> Action item:
Below, find the line containing "Pengawas, serta tugas" and the line containing "konaklama deneyimi sunar. Standa"; reproduce exactly those two and every line between them, omitting pictures.

> Record excerpts:
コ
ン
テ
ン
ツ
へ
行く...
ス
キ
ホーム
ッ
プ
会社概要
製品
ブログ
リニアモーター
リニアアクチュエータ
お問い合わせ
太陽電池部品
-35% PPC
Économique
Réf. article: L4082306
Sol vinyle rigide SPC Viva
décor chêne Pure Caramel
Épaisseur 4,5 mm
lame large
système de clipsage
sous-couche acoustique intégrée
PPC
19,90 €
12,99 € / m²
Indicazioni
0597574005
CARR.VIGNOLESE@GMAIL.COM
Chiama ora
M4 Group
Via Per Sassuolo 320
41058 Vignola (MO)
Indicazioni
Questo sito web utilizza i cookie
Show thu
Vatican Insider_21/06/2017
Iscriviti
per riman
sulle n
...
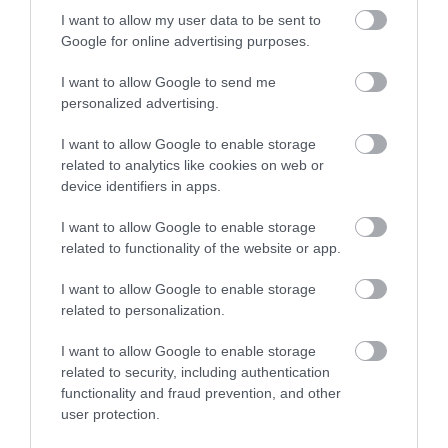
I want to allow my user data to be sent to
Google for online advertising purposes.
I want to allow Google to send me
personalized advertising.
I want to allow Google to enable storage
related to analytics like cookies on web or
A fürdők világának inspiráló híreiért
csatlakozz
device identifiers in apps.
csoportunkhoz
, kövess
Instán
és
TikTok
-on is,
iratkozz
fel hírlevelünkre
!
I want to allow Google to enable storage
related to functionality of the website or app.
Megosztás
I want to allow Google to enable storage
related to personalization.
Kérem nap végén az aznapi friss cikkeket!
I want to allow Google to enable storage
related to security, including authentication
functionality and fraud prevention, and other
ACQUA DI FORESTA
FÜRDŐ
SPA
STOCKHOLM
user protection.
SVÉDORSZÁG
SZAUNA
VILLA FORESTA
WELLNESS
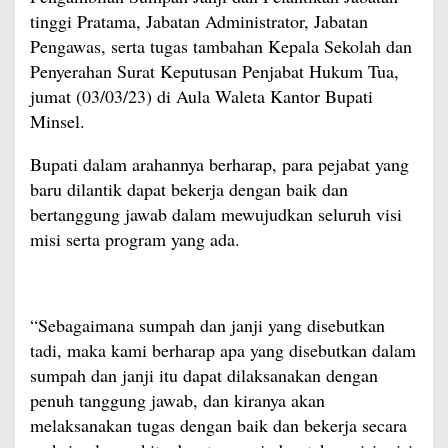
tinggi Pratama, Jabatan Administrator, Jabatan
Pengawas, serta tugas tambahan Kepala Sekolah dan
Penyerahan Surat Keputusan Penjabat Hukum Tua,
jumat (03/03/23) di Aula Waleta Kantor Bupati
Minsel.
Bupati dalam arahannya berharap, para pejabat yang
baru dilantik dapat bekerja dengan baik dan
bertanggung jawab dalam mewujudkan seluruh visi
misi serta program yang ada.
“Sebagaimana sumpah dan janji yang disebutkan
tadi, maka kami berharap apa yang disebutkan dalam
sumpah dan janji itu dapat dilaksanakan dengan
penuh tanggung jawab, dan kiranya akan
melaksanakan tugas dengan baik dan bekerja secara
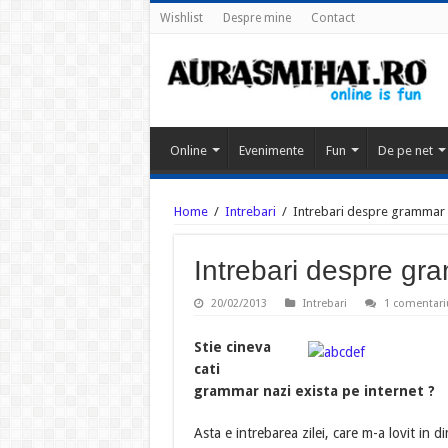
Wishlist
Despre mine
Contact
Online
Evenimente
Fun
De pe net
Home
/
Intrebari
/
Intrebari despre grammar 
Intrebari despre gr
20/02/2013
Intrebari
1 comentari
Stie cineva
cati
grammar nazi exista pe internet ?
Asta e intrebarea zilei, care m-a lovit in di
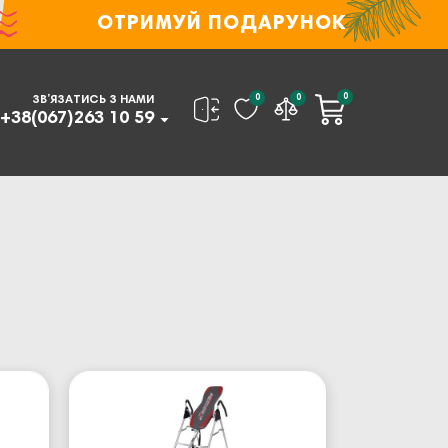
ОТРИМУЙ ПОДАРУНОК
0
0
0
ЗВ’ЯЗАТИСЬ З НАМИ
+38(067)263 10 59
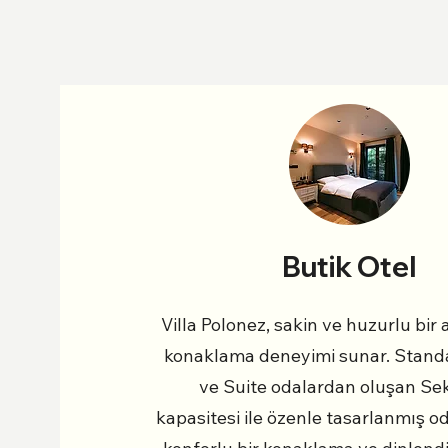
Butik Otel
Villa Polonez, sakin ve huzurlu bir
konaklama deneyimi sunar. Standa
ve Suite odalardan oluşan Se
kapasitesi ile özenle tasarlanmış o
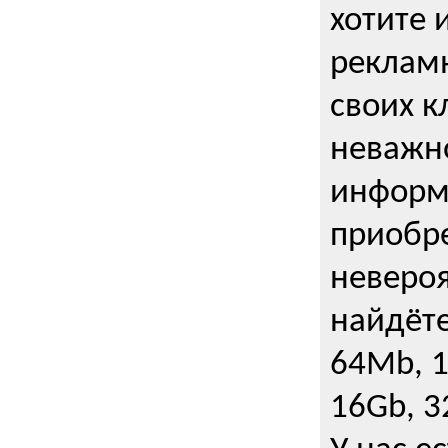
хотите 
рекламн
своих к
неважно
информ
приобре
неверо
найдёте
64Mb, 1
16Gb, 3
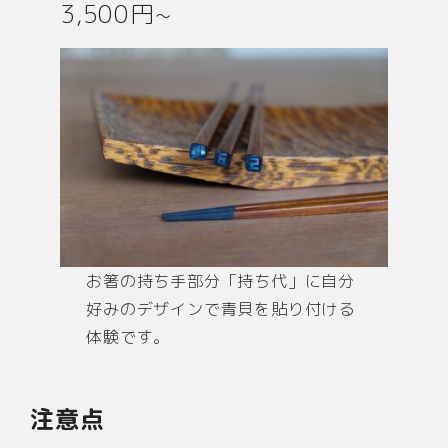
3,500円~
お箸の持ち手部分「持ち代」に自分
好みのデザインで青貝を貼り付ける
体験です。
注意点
--
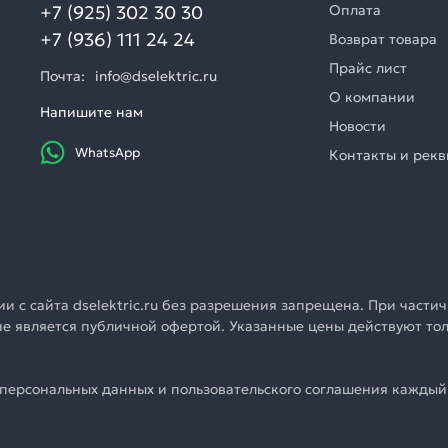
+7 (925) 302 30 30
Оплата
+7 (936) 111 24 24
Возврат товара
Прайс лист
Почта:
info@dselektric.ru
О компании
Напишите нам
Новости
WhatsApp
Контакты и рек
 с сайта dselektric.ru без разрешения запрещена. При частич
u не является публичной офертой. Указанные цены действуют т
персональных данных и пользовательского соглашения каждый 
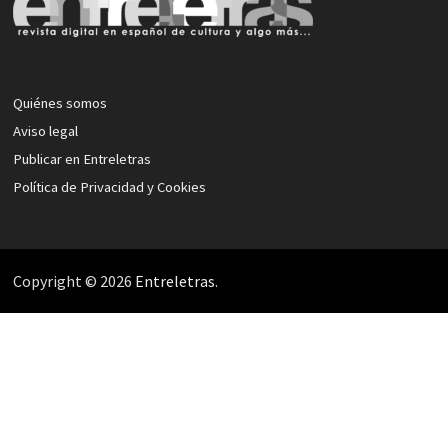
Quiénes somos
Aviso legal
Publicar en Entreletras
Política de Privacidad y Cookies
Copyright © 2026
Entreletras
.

> Response to this exercise:
Pengawas, serta tugas tambahan Kepala Sekolah dan
Penyerahan Surat Keputusan Penjabat Hukum Tua,
jumat (03/03/23) di Aula Waleta Kantor Bupati
Minsel.
Bupati dalam arahannya berharap, para pejabat yang
baru dilantik dapat bekerja dengan baik dan
bertanggung jawab dalam mewujudkan seluruh visi
misi serta program yang ada.
“Sebagaimana sumpah dan janji yang disebutkan
tadi, maka kami berharap apa yang disebutkan dalam
sumpah dan janji itu dapat dilaksanakan dengan
penuh tanggung jawab, dan kiranya akan
melaksanakan tugas dengan baik dan bekerja secara
Wishlist
Despre mine
Contact
Online
Evenimente
Fun
De pe net
Home
/
Intrebari
/
Intrebari despre grammar 
Intrebari despre gr
20/02/2013
Intrebari
1 comentari
Stie cineva
cati
grammar nazi exista pe internet ?
Asta e intrebarea zilei, care m-a lovit in di
ОТРИМУЙ ПОДАРУНОК
0
0
0
ЗВ’ЯЗАТИСЬ З НАМИ
+38(067)263 10 59
Butik Otel
Villa Polonez, sakin ve huzurlu bir
konaklama deneyimi sunar. Standa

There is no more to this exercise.